Repository for metadata day 2022

Primary LanguageJupyter Notebook

Metadata Day 2022 - ShaclShenanigans

Repository for metadata day 2022 - Niels Hoffmann

Governance as Code

Business Glossaries, KPIs, and Metrics: governing the intersection of technical data + business logic through code

Proposal 1: Ingest business glossaries from SKOS vocabularies. The dutch government publishes a lot of glossaries as SKOS vocabularies (e.g. https://definities.geostandaarden.nl/imgeo/nl/) I'd like to come up with an ingest recipe that imports the relevant business glossaries to Datahub so we can label our dataproducts according to national standards.

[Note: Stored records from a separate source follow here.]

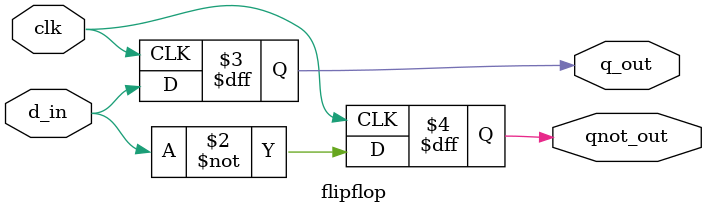
<source format=v>
`timescale 1ns / 1ps


module flipflop(clk, d_in, q_out, qnot_out
    );
    
    input clk, d_in;
    output reg q_out, qnot_out;
    
    always @ (posedge clk )
    begin
    
    
    q_out = d_in;
    qnot_out = ~d_in;

    end
    
    
endmodule

</source>
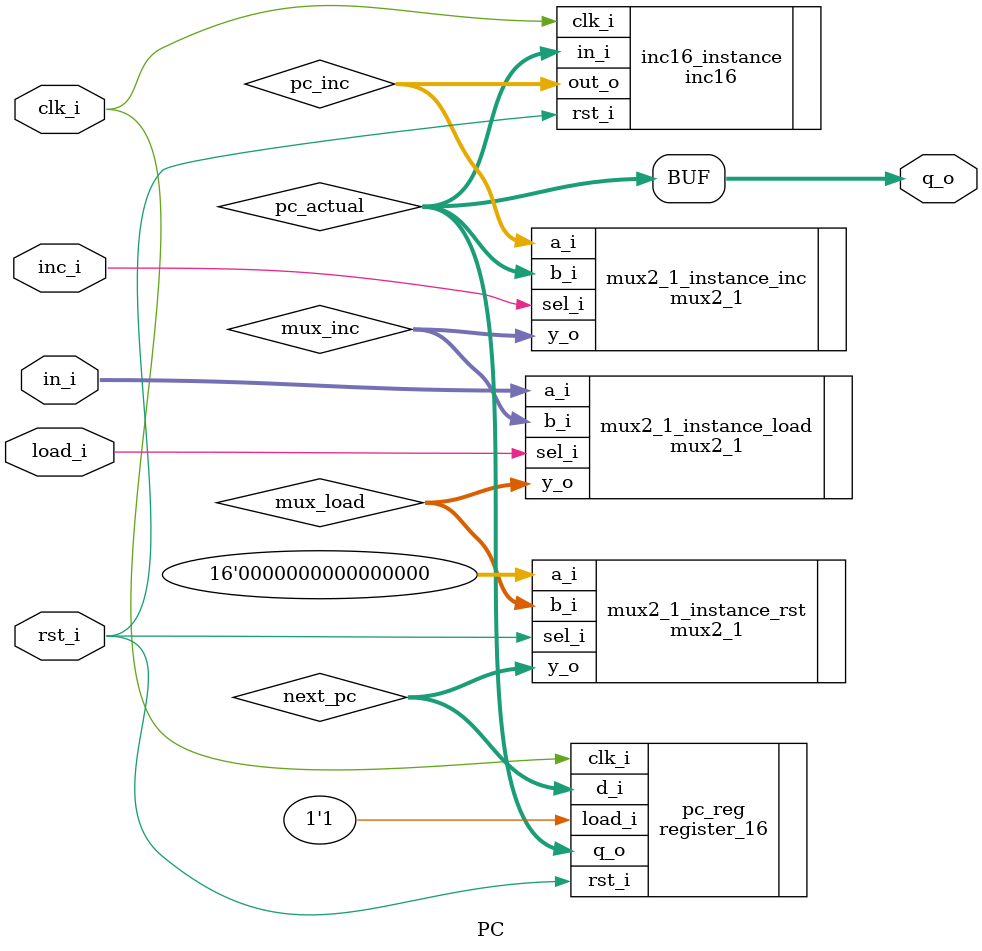
<source format=sv>
module PC
#(
    parameter int WIDTH = 16
)
(
    input logic clk_i,
    input logic rst_i,
    input logic [15:0]in_i,
    input logic load_i,
    input logic inc_i,
    output logic [15:0]q_o
);

// Cables de interconexión (Siguiendo la lógica de la imagen)
    logic [WIDTH-1:0] pc_actual; // El valor actual (out5/out)
    logic [WIDTH-1:0] pc_inc;    // Resultado del incrementador (out1)
    logic [WIDTH-1:0] mux_inc;   // Selección tras 'inc' (out2)
    logic [WIDTH-1:0] mux_load;  // Selección tras 'load' (out3)
    logic [WIDTH-1:0] next_pc;   // Selección tras 'reset' (out4)
    
// Incrementador

inc16 #(.WIDTH(WIDTH))

inc16_instance(
    .clk_i(clk_i),
    .rst_i(rst_i),
    .in_i(pc_actual), // El valor actual del PC se alimenta al incrementador
    .out_o(pc_inc) // La salida del incrementador se conecta a pc_inc
);

// Mux para incremetnar

mux2_1 #(.WIDTH(WIDTH))
mux2_1_instance_inc(
    .sel_i(inc_i), // Si inc_i está activo, seleccionamos la salida del incrementador 
    .a_i(pc_inc), // La entrada a del mux es la salida del incrementador
    .b_i(pc_actual), //
    .y_o(mux_inc) //
);

mux2_1 #(.WIDTH(WIDTH))
mux2_1_instance_load(
    .sel_i(load_i), // Si load_i está activoseleccionamos la salida del mux anterior
    .a_i(in_i), // La entrada a del mux es la entrada in_i, que se usará si load_i está activo
    .b_i(mux_inc), // La entrada b del mux es la salida del mux anterior, que se usará si load_i no está activo
    .y_o(mux_load) //
);

mux2_1 #(.WIDTH(WIDTH))
mux2_1_instance_rst(
    .sel_i(rst_i), // Si rst_i está activo, seleccionamos 0, de lo contrario seleccionamos la salida del mux anterior
    .a_i(16'b0), // La entrada a del mux es 0, que se usará si rst_i está activo
    .b_i(mux_load), // La entrada b del mux es la salida del mux anterior, que se usará si rst_i no está activo
    .y_o(next_pc) //
);


register_16 #(
        .WIDTH(WIDTH)
    ) pc_reg (
        .clk_i(clk_i),
        .rst_i(rst_i),
        .load_i(1'b1), 
        .d_i(next_pc),
        .q_o(pc_actual)
    );

    // Salida final
    assign q_o = pc_actual;

endmodule:PC
</source>
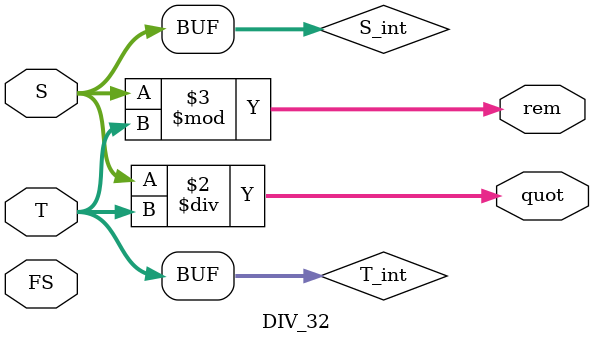
<source format=v>
`timescale 1ns / 1ps
/*********************************************************
 * File Name: DIV_32.v
 * Project: MIPS ISA Processor - Senior Project
 * Designer: Steven Sallack & Michael Diep
 * Email: Steven.Sallack@gmail.com // michaelkhangdiep@gmail.com
 * Rev. Date: 2/23/17
 *
 * Purpose: This module is used to perform signed division.
 *          It requires the 5-bit opcode, two 32-bit data
 *          inputs, and has two outputs.
 *          The quotient is stored in the lower bits (Y_lo).
 *          The remainder is stored in the upper bits (Y_hi).
 *          S and T must be casted to integers, otherwise
 *          the values are treated as unsigned datatypes.
 *
 * Notes:   Rev Date 2/2 - updated comments and header
 *          Rev Data 2/23/18 - explained reason for typecast
 *********************************************************/
module DIV_32(FS, S, T, quot, rem);

 input [4:0] FS;
 input [31:0] S, T;

 output [31:0] quot, rem;
 
 integer S_int, T_int;
 
//Cast S & T to Integer//
//Signed div. will not work correctly
//on default unsigned datatype
 always @ (*)
   begin
   S_int <= S;
   T_int <= T;
   end
     
  assign quot = S_int / T_int;
  assign rem  = S_int % T_int;
  
endmodule

</source>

Proposal 2: Add functionality to a postgres ingestion script to match tables/columns to business glossary terms. For at least some of our postgres datasets we have SHACL based ontologies that refer to SKOS vocabularies for definitions. I'd like to come up with an ingestion script that uses our SHACL ontologies to map ingested data to business glossary terms.

extra: Convert SHACL constraints to Great Expectations validation suite. Our 'business knowledge' is for a larrge part encoded in shacl profiles. For different stages in the maturity of our datasets we have different profiles from ´lightweight' checking the basics, to full blown data quality requirements. It'd be nice to use these validations on the database and show the results in de metadata catalog.


Background

We have an ontology of our core assetmanagement information model, which is mapped to the National Base Registry of Topography (IMGeo/BGT)

Data is managed in our Postgis database and part of this data is provided to the national base registry, which is also available as knowledge graph: https://data.labs.kadaster.nl/kadaster/bgt

Terminology is mapped to database tables using SHACL, using a sh:target statement to define the postgis table.

Besides the mapping SHACL is also used to define the constraints for the data

dprop:bak-BRONHOUDER a sh:PropertyShape ;
    adshapes:areaaldataversie "4.2" ;
    adshapes:begingeldigheid "2019-09-25"^^xsd:date ;
    sh:class adwl:bronhouder ;
    sh:maxCount 1 ;
    sh:minCount 1 ;
    sh:path adprop:BRONHOUDER .

adprop:bak-CREATED_DATE a sh:PropertyShape ;
    adshapes:areaaldataversie "4.2" ;
    adshapes:begingeldigheid "2019-09-25"^^xsd:date ;
    sh:datatype xsd:dateTime ;
    sh:maxCount 1 ;
    sh:path adprop:CREATED_DATE .

In this snippet you can see that BRONHOUDER is required, whereas Created_date is optional (but can only occur once). as well as the datatype being a domainvalue for BRONHOUDER and a datetime field for Created_Date.